▸ **EXERCISE DETAILS**
Gather every line in the saved entries below that contains the word "Sector".

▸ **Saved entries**
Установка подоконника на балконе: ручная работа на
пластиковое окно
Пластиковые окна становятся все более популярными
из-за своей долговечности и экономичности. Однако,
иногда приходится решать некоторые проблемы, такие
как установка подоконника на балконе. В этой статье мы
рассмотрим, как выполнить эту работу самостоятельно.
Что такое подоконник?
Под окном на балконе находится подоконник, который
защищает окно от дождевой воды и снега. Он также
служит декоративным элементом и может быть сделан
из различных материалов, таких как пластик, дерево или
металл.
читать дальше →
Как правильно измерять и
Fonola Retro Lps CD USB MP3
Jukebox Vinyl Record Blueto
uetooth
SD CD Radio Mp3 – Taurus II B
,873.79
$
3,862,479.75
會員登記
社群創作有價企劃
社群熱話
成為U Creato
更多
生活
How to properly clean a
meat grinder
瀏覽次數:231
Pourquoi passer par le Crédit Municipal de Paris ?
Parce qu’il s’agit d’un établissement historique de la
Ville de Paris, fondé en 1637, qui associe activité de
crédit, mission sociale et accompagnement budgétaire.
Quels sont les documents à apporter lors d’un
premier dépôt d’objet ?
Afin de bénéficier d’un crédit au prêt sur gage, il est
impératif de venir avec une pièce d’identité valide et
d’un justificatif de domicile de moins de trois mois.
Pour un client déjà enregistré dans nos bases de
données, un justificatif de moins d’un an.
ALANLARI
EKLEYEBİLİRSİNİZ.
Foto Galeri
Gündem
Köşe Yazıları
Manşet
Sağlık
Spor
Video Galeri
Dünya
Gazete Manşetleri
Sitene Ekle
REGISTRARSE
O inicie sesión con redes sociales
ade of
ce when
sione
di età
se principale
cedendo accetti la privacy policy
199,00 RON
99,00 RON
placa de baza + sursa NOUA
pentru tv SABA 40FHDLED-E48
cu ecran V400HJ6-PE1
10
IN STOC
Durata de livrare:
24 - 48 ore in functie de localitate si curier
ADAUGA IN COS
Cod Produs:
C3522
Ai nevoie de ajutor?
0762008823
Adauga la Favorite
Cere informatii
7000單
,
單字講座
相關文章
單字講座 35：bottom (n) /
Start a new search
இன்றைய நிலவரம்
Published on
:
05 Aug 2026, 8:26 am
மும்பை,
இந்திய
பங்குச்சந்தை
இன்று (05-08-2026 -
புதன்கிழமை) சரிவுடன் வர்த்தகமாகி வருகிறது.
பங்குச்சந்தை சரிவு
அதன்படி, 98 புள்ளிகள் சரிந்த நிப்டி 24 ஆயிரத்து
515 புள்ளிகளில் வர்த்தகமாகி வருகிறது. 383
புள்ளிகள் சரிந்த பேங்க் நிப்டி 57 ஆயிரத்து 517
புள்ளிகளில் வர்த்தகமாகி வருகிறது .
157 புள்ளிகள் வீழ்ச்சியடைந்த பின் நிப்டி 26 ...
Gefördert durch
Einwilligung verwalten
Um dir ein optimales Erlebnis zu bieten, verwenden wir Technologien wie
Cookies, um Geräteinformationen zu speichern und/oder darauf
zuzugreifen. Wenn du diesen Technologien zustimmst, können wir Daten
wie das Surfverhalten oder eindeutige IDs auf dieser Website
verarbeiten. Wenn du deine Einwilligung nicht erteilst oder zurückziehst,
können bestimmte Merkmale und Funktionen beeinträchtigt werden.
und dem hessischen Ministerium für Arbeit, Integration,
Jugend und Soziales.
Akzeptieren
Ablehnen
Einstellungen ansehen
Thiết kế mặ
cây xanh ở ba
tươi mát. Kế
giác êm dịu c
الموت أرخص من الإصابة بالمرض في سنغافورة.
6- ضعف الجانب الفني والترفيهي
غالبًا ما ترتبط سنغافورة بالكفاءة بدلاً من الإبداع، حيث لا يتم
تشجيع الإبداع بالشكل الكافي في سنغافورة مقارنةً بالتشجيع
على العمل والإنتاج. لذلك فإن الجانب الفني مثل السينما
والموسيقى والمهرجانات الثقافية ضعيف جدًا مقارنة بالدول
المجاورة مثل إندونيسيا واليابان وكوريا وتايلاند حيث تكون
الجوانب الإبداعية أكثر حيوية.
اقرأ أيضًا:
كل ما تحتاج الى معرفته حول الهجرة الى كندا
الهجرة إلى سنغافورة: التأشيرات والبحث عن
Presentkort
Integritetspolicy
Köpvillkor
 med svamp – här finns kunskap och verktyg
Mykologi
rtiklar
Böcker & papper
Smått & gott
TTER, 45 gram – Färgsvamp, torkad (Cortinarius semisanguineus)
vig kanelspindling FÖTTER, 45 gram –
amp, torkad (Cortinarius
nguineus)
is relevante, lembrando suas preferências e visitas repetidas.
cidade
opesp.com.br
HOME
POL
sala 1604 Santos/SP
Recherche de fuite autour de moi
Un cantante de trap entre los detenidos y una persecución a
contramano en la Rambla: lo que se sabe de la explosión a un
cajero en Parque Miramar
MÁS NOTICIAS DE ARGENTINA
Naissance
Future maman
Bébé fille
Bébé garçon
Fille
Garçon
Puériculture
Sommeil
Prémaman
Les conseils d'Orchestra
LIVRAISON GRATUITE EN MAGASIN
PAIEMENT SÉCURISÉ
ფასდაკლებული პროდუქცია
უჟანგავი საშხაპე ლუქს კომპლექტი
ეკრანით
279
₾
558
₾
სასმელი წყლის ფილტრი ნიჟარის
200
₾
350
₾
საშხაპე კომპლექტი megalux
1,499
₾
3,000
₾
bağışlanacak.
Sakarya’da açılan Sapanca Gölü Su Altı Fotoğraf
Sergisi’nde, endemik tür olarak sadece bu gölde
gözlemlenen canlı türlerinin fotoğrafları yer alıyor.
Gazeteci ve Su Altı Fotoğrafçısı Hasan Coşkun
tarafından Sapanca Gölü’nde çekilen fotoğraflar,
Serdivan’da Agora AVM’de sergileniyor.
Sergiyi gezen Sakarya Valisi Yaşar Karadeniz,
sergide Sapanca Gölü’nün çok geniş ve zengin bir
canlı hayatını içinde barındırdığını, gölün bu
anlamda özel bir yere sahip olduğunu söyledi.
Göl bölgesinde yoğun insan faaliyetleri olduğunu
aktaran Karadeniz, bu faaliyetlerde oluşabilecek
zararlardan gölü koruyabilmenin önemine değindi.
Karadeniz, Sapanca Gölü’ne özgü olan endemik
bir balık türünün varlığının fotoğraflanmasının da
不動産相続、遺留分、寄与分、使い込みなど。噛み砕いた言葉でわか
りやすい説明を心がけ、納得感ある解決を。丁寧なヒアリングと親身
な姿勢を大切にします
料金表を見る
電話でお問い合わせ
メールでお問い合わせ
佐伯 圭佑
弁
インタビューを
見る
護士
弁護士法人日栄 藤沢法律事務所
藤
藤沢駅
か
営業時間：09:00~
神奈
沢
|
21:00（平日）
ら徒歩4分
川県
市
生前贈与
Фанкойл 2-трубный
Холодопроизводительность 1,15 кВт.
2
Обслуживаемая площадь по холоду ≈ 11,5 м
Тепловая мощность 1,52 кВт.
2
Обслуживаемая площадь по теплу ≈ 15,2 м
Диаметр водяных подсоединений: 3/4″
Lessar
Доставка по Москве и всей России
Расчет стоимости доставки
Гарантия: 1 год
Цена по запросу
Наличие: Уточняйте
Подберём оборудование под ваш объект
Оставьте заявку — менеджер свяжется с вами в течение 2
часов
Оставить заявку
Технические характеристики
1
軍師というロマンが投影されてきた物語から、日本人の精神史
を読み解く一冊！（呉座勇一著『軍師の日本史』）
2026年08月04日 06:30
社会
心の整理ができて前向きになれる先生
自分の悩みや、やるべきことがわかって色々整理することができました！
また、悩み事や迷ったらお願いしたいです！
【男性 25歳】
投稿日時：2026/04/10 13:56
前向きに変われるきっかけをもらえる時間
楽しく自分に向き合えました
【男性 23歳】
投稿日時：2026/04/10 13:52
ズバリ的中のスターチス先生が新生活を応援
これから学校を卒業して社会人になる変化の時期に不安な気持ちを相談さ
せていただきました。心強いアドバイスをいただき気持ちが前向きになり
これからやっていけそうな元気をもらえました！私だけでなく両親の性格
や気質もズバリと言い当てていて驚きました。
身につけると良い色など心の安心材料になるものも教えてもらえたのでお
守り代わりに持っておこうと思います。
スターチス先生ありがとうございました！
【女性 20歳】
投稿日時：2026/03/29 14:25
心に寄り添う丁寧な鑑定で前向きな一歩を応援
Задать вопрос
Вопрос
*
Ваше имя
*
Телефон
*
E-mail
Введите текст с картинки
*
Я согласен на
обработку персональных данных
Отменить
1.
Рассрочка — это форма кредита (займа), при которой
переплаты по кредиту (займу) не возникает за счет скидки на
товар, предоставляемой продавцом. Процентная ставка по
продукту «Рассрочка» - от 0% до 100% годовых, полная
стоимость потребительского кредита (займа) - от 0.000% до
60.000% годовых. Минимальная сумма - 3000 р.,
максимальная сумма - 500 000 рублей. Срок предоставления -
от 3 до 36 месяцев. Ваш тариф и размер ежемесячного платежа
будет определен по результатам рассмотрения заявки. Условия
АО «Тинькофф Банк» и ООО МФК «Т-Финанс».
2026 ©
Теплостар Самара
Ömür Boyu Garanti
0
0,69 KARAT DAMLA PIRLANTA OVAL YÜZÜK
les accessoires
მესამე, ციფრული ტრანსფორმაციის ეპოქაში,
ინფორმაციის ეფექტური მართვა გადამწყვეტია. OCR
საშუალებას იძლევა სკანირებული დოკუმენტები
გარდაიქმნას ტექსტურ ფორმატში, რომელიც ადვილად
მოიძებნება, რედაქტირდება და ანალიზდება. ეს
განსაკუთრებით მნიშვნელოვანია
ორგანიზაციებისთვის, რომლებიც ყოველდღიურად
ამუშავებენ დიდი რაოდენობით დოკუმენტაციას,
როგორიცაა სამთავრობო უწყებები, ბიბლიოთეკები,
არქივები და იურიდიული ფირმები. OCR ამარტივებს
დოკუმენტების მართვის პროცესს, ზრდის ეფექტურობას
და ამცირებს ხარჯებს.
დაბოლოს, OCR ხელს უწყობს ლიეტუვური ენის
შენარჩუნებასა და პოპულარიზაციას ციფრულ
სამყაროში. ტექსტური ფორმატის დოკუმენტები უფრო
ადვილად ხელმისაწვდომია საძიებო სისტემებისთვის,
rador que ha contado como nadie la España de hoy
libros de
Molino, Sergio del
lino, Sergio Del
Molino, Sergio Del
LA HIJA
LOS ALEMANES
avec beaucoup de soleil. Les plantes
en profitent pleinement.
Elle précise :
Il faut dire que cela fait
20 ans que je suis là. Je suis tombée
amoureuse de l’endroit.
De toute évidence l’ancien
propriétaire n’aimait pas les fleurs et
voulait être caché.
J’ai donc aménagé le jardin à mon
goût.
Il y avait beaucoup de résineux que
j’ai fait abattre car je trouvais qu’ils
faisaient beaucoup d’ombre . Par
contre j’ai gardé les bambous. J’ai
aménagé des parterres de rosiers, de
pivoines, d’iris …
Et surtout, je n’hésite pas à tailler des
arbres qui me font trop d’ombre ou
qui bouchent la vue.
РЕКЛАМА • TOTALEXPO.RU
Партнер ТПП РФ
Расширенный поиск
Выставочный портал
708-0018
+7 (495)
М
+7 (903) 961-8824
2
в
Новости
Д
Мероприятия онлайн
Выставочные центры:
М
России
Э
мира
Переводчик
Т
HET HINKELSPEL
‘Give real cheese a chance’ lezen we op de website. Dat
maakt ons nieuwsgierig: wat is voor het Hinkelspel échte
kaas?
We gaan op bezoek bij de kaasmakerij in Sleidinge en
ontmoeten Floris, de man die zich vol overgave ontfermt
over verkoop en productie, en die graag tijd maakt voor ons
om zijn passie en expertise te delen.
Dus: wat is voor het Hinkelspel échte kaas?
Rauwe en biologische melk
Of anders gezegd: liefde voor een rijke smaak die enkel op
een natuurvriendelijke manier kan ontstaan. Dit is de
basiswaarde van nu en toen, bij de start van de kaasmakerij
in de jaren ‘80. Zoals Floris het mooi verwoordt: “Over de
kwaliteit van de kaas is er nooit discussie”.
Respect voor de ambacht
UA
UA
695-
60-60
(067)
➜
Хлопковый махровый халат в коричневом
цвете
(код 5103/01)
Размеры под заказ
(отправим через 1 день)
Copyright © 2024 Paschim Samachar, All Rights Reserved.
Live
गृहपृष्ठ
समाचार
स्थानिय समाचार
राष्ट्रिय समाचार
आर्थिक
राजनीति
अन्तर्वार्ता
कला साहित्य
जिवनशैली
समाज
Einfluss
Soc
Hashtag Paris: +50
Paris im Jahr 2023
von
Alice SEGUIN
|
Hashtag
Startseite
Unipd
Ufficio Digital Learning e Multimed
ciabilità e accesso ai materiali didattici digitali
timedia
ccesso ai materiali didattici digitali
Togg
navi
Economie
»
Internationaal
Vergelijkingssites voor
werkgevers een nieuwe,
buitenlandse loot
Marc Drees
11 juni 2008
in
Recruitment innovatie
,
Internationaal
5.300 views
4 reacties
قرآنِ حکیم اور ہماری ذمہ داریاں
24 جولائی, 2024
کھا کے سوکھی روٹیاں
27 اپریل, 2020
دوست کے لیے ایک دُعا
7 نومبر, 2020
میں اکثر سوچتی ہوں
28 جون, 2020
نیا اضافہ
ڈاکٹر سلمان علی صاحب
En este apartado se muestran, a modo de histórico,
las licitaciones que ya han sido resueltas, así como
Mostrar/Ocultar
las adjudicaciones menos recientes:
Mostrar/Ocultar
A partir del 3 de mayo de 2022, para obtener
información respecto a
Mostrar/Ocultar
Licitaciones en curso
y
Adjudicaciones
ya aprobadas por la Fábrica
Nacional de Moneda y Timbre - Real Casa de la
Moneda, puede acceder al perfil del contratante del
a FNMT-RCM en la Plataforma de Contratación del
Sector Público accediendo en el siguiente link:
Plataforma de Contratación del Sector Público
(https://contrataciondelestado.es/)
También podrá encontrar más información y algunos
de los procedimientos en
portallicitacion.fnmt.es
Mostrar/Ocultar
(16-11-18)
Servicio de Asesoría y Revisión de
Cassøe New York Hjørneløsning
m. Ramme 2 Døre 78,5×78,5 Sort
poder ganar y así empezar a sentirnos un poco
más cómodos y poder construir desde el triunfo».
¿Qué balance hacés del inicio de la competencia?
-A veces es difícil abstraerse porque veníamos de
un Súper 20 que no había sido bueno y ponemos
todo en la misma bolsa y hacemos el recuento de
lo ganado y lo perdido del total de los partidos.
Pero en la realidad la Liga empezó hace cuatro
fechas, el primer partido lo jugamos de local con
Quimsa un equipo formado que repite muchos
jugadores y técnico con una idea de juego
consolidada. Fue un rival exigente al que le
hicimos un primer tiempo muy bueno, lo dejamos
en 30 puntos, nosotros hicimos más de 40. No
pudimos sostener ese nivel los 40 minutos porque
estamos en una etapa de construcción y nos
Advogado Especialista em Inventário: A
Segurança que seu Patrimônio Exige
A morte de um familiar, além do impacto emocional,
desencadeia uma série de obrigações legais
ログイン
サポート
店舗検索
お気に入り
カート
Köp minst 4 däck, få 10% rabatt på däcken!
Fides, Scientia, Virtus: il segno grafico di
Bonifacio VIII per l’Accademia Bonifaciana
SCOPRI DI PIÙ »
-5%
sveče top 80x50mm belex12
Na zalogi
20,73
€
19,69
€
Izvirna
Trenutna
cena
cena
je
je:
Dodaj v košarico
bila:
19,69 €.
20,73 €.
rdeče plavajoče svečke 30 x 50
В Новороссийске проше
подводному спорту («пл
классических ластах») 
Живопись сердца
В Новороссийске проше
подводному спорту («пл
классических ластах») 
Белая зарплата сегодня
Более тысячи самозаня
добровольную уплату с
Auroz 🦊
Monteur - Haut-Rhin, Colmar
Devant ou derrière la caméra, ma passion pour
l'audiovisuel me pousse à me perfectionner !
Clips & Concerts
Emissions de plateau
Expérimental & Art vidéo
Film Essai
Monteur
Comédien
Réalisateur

▸ **TASK RESULT**
Sector Público accediendo en el siguiente link:
Plataforma de Contratación del Sector Público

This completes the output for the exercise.